Can you rewrite the lines from the start of the records through the one containing "10 h 50 min 47 s", inclusive, with "Displayed" in place of "Shown" and nothing else changed?

::::

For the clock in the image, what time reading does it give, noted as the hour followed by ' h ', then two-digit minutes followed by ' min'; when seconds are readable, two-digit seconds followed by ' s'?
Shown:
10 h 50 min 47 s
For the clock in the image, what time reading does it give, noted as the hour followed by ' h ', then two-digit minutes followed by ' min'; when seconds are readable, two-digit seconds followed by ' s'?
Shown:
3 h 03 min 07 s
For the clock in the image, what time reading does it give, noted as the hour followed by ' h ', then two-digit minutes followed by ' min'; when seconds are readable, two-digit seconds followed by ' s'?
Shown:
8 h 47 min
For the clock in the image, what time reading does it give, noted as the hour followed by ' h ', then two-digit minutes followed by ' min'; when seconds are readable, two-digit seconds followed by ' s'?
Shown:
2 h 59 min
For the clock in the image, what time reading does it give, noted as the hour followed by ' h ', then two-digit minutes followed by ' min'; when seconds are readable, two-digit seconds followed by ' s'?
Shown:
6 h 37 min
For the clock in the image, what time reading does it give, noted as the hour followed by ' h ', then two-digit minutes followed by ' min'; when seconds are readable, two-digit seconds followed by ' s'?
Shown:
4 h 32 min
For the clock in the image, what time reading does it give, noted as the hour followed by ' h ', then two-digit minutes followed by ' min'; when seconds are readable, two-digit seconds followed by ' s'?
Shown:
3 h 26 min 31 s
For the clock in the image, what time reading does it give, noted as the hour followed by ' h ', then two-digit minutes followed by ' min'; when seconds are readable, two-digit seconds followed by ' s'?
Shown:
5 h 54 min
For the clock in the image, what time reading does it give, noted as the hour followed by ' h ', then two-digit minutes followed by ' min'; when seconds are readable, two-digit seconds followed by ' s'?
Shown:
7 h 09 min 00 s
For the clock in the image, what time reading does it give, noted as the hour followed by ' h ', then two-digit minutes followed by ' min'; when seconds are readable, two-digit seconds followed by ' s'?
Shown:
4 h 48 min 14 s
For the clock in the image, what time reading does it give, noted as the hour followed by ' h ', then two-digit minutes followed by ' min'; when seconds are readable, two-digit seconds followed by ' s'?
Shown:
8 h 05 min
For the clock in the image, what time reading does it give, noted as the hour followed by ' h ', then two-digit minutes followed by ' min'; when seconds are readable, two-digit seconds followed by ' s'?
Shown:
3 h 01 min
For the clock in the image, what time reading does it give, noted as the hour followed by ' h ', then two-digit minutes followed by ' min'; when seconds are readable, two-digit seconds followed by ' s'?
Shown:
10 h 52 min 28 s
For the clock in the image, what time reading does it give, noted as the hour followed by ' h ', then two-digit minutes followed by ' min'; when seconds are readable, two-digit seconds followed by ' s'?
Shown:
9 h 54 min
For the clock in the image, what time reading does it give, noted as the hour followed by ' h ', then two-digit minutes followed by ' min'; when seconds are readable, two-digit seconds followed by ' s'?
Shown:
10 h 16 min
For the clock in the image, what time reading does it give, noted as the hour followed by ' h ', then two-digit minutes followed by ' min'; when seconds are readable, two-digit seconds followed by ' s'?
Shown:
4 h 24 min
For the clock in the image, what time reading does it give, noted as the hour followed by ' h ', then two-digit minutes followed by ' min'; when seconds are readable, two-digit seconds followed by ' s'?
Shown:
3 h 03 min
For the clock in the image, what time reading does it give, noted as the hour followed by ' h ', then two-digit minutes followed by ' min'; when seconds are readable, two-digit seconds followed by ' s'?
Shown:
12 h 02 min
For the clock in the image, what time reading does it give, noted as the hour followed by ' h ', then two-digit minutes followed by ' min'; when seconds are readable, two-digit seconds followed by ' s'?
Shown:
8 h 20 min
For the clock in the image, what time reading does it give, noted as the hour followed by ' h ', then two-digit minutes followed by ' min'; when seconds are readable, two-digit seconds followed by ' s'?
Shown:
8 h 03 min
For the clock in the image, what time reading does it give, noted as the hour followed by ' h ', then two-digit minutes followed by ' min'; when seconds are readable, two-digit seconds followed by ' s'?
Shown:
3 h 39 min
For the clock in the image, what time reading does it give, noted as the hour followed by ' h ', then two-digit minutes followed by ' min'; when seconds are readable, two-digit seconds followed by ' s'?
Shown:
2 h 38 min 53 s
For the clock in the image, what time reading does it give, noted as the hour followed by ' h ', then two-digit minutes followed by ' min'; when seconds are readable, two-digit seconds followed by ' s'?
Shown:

::::

TASK OUTPUT:
For the clock in the image, what time reading does it give, noted as the hour followed by ' h ', then two-digit minutes followed by ' min'; when seconds are readable, two-digit seconds followed by ' s'?
Displayed:
10 h 50 min 47 s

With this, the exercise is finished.